Both parties finalize Minnesota, Wisconsin battleground match-ups
Tuesday’s primaries will cement November match-ups for a few House races on the outer edges of the map.
In southern Minnesota, Dan Feehan faces no primary competition and is headed for a rematch with GOP Rep. Jim Hagedorn. This rural district is Trump country, but Feehan has collected nearly twice as much cash-on-hand than the incumbent and came within a point of beating him in 2018.
In a suburban Twin Cities district that Trump narrowly won, Marine veteran Tyler Kistner is the only Republican challenging Democratic Rep. Angie Craig. A late recruit, Kistner has proved a formidable fundraiser — and Republicans think this race could come online. In a neighboring district, health care executive Kendall Qualls is favored in the GOP primary to take on Democratic Rep. Dean Phillips. Republicans held this seat before the 2018 midterms, but it’s trending rapidly away from them and is not considered a top 2020 pickup.
In another reach district in rural southwestern Wisconsin, two Republicans are vying to take on Democratic Rep. Ron Kind: Jessi Ebben and Derrick Van Orden. This seat is one of 30 Democratic-held districts that Trump won in 2018, but Kind will be hard to dislodge. He won by 19 points in 2018 and has over $3 million in the bank; neither of the Republican candidates has more than $280,000.
A popular Republican governor in a blue state gets a challenger
Democrats in bright-blue Vermont will pick a candidate Tuesday to face Gov. Phil Scott, who is among the handful of popular Republican governors in solidly Democratic states.
The top candidates in the four-person Democratic field are Lt. Gov. David Zuckerman and former state education secretary Rebecca Holcombe, while Scott is expected to easily clear a five-person GOP primary. Zuckerman looks the part of a Burlington progressive: Backed by Sanders, the state’s junior senator, he isn’t technically a Democrat, and he often wears his long hair in a ponytail.
But whoever emerges out of the Democratic primary will face an uphill election against Scott, despite the fact that the state is reliably liberal for federal elections. Public polling for November match-ups have been scarce, but Scott is very popular in the state. A recent VPR/Vermont PBS poll found that 83 percent of respondents approved of the governor’s handling of the pandemic. A pre-pandemic VPR/Vermont PBS poll taken in February found Scott with a high overall approval rating and wide leads over both Democrats in a ballot test.
---+---
### Work instruction 1
Answer from the primaries preview:
(a) How close did Dan Feehan come to beating Jim Hagedorn in 2018?
(b) Which two Republicans are vying to take on Ron Kind?
(c) What share of respondents in the recent VPR/Vermont PBS poll approved of Phil Scott's handling of the pandemic?
### Work instruction 2
According to the primaries preview, why will Ron Kind be hard to dislodge? Answer in one to three sentences.
### Work instruction 3
Write the next part of the primaries preview, starting after its last sentence.
Nothing in the listing is needed here.
---+---
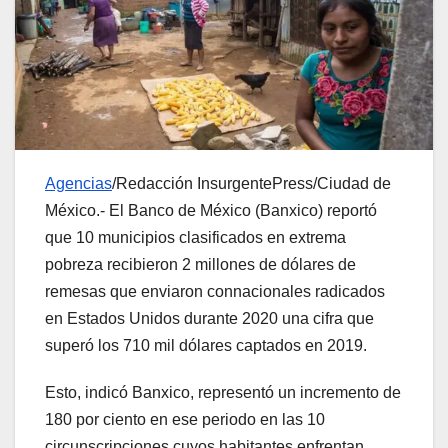
Agencias
/Redacción InsurgentePress/Ciudad de
México.- El Banco de México (Banxico) reportó
que 10 municipios clasificados en extrema
pobreza recibieron 2 millones de dólares de
remesas que enviaron connacionales radicados
en Estados Unidos durante 2020 una cifra que
superó los 710 mil dólares captados en 2019.
Esto, indicó Banxico, representó un incremento de
180 por ciento en ese periodo en las 10
circunscripciones cuyos habitantes enfrentan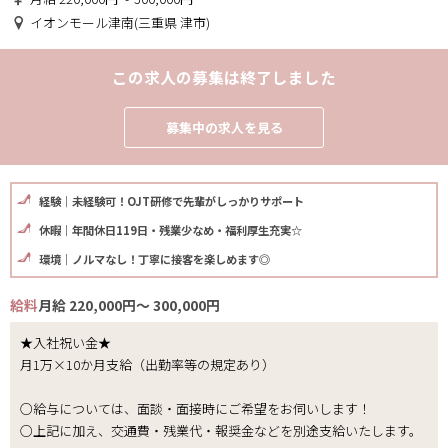
イオンモール津南(三重県 津市)
この求人の募集は終了しました
募集中の求人を見る
経験｜未経験可！OJT研修で先輩がしっかりサポート
休暇｜年間休日119日・残業少なめ・福利厚生充実☆
環境｜ノルマなし！丁寧に接客を楽しめます◎
給料
月給 220,000円～ 300,000円
★入社祝い金★
月1万×10か月支給（出勤率等の規定あり）
○給与については、面談・面接時にご希望をお伺いします！
○上記に加え、交通費・残業代・報奨金などを別途支給いたします。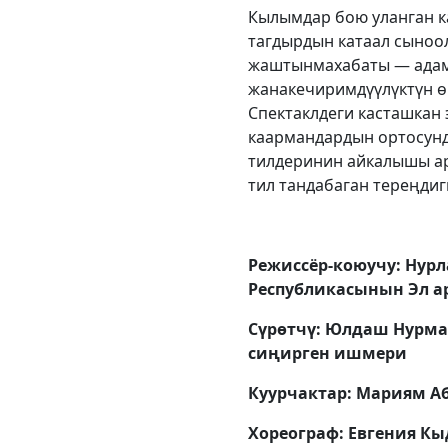
Кылымдар бою уланган к
тагдырдын катаал сыноо
жаштынмахабаты — адам
жанакечиримдүүлүктүн ө
Спектаклдеги касташкан
каармандардын ортосунд
тилдеринин айкалышы ар
тил тандабаган тереңди
Режиссёр-коюучу: Нур
Республикасынын Эл а
Сүрөтчү: Юлдаш Нурма
сиңирген ишмери
Куурчактар: Мариям А
Хореограф: Евгения К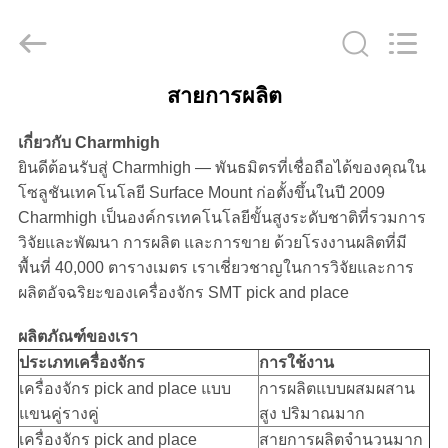
©
2016
-
2026
CHARMHIGH
TECHNOLOGY
LIMITED.
สายการผลิต
All
บ้าน
Rights
Reserved.
เกี่ยวกับ Charmhigh
ยินดีต้อนรับสู่ Charmhigh — พันธมิตรที่เชื่อถือได้ของคุณใน
สินค้า
โซลูชันเทคโนโลยี Surface Mount ก่อตั้งขึ้นในปี 2009
Charmhigh เป็นองค์กรเทคโนโลยีขั้นสูงระดับชาติที่รวมการ
วิจัยและพัฒนา การผลิต และการขาย ด้วยโรงงานผลิตที่มี
วิดีโอ
พื้นที่ 40,000 ตารางเมตร เราเชี่ยวชาญในการวิจัยและการ
ผลิตอัจฉริยะของเครื่องจักร SMT pick and place
เกี่ยว
ผลิตภัณฑ์ของเรา
ประเภทเครื่องจักร
การใช้งาน
กับ
เครื่องจักร pick and place แบบ
การผลิตแบบผสมผสาน
แขนคู่รางคู่
สูง ปริมาณมาก
เรา
เครื่องจักร pick and place
สายการผลิตจำนวนมาก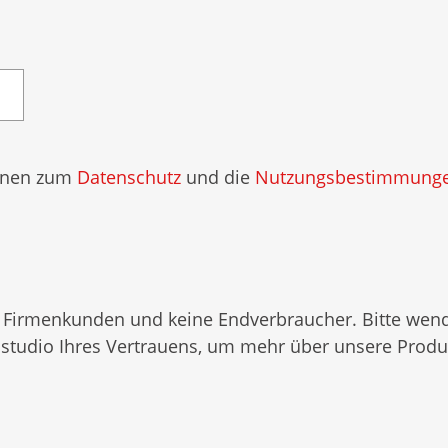
ionen zum
Datenschutz
und die
Nutzungsbestimmung
 Firmenkunden und keine Endverbraucher. Bitte wend
tudio Ihres Vertrauens, um mehr über unsere Produk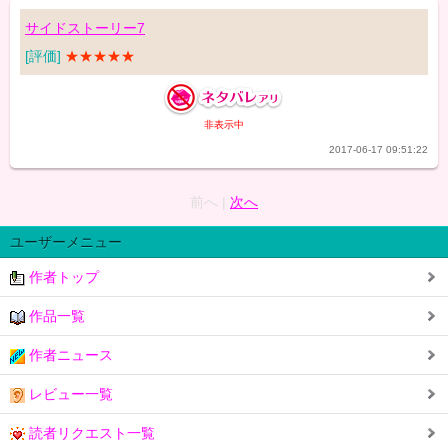
サイドストーリー7
[評価]
★★★★★
非表示中
2017-06-17 09:51:22
前へ |
次へ
ユーザーメニュー
作者トップ
作品一覧
作者ニュース
レビュー一覧
読者リクエスト一覧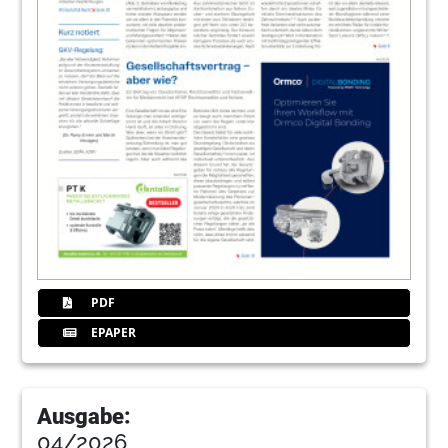
PDF
EPAPER
Ausgabe:
04/2026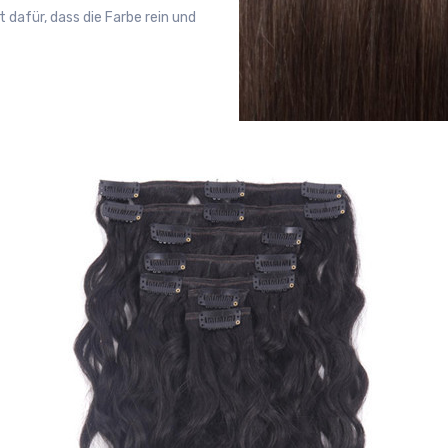
dafür, dass die Farbe rein und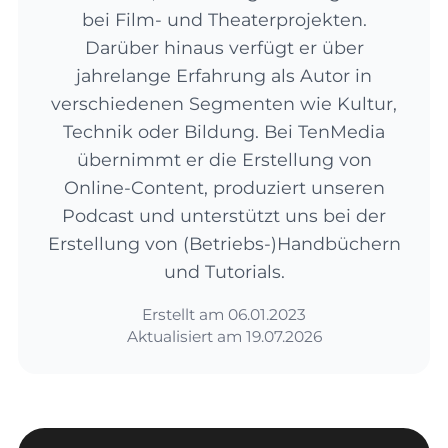
bei Film- und Theaterprojekten.
Darüber hinaus verfügt er über
jahrelange Erfahrung als Autor in
verschiedenen Segmenten wie Kultur,
Technik oder Bildung. Bei TenMedia
übernimmt er die Erstellung von
Online-Content, produziert unseren
Podcast und unterstützt uns bei der
Erstellung von (Betriebs-)Handbüchern
und Tutorials.
Erstellt am
06.01.2023
Aktualisiert am
19.07.2026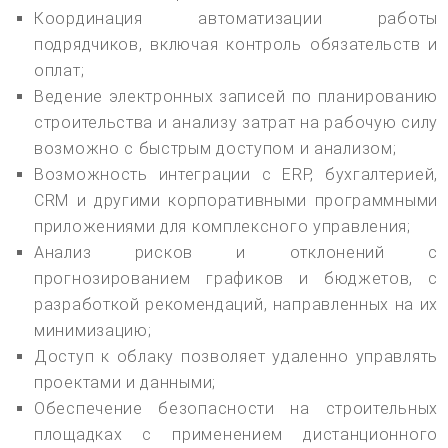
Координация автоматизации работы
подрядчиков, включая контроль обязательств и
оплат;
Ведение электронных записей по планированию
строительства и анализу затрат на рабочую силу
возможно с быстрым доступом и анализом;
Возможность интеграции с ERP, бухгалтерией,
CRM и другими корпоративными программными
приложениями для комплексного управления;
Анализ рисков и отклонений с
прогнозированием графиков и бюджетов, с
разработкой рекомендаций, направленных на их
минимизацию;
Доступ к облаку позволяет удаленно управлять
проектами и данными;
Обеспечение безопасности на строительных
площадках с применением дистанционного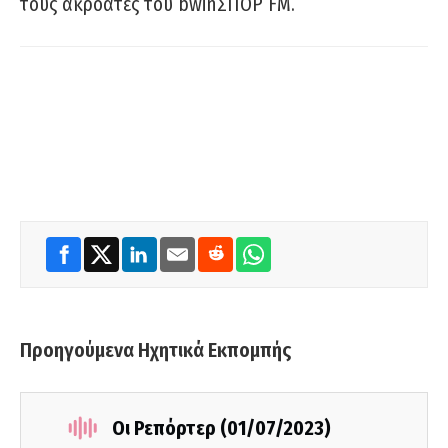
τους ακροατές του bwinΣΠΟΡ FM.
Προηγούμενα Ηχητικά Εκπομπής
Οι Ρεπόρτερ (01/07/2023)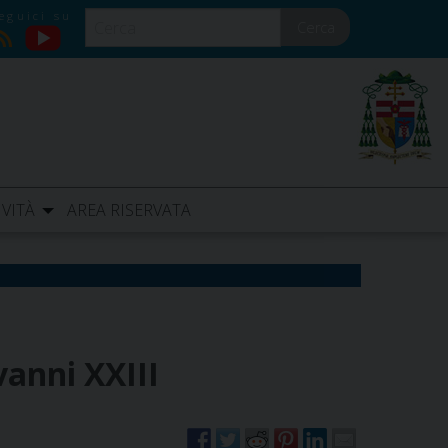
Cerca
YouTube
RSS
IVITÀ
AREA RISERVATA
vanni XXIII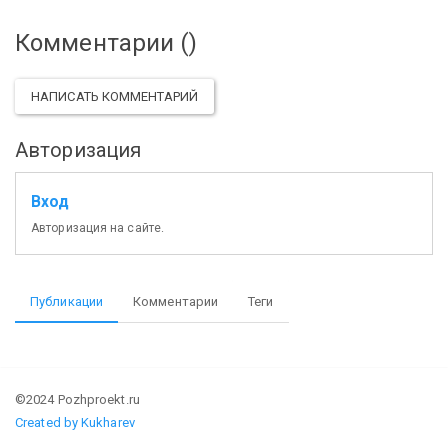
Комментарии (
)
НАПИСАТЬ КОММЕНТАРИЙ
Авторизация
Вход
Авторизация на сайте.
Публикации
Комментарии
Теги
©2024 Pozhproekt.ru
Created by Kukharev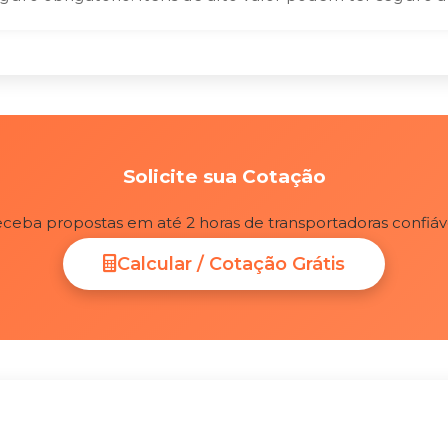
Solicite sua Cotação
ceba propostas em até 2 horas de transportadoras confiáv
Calcular / Cotação Grátis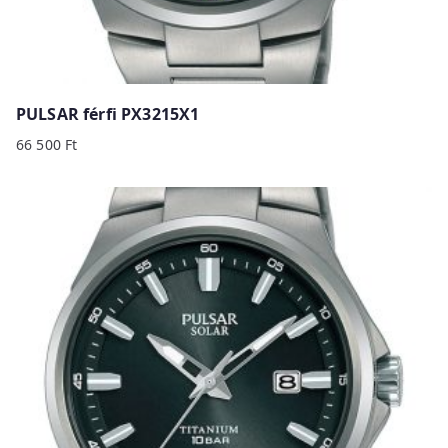
PULSAR férfi PX3215X1
66 500
Ft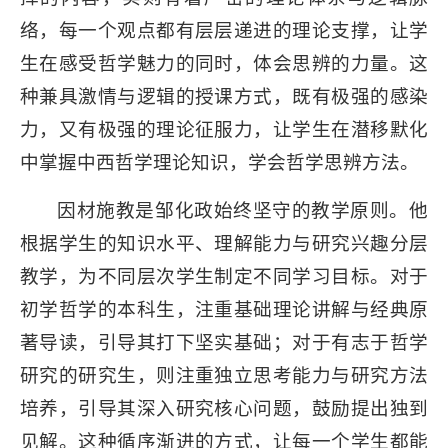
络，每一个观点都有层层递进的理论支撑，让学
生在感受哲学魅力的同时，体会思辨的力量。这
种兼具激情与逻辑的授课方式，既有极强的感染
力，又有极强的理论征服力，让学生在潜移默化
中掌握中西哲学理论知识，学会哲学思辨方法。
因材施教是邹化政始终坚守的教学原则。他
根据学生的知识水平、理解能力与研究兴趣分层
教学，为不同层次学生制定不同学习目标。对于
初学哲学的本科生，注重基础理论讲解与经典原
著导读，引导其打下坚实基础；对于有志于哲学
研究的研究生，则注重独立思考能力与研究方法
培养，引导其深入研究核心问题，鼓励提出独到
见解。这种循序渐进的方式，让每一个学生都能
---+---
### Result 1
(a) Within a point.
(b) Jessi Ebben and Derrick Van Orden.
(c) 83 percent.

### Result 2
Kind won by 19 points in 2018. He also has over $3 million in the bank, while neither Republican challenger has more than $280,000.

### Result 3
How will voters cast their ballots?
All five of the states voting Tuesday allowed any voter who wanted an absentee ballot to request one, with the primaries serving as some of the last dry runs before voting by mail is thrust onto the biggest stage in November.
Two of the five states have already been home to election meltdowns earlier in the pandemic: Wisconsin’s spring election and presidential primary in April and Georgia’s primaries in June, when voters dealt with long lines and problems receiving mail ballots. Both contests on Tuesday are expected to have lower turnout than their earlier counterparts, and it will be a test to see what lessons election administrators have learned.
Another thing to watch: ballot rejection rates. In four of the five states voting today, ballots must be received by close of polls, regardless of when they’re postmarked. (In Minnesota, ballots can count as long as they’re postmarked by Election Day and received by county officials the day before the county canvass.)
In Wisconsin, ballots postmarked by the date of the April election were counted, as back-and-forth legal wrangling in the early weeks of the pandemic resulted in a complicated patchwork of rules. That result in an additional 79,000 votes added to the tally that wouldn’t have counted under the normal rules — which are in place for Tuesday’s downballot primaries.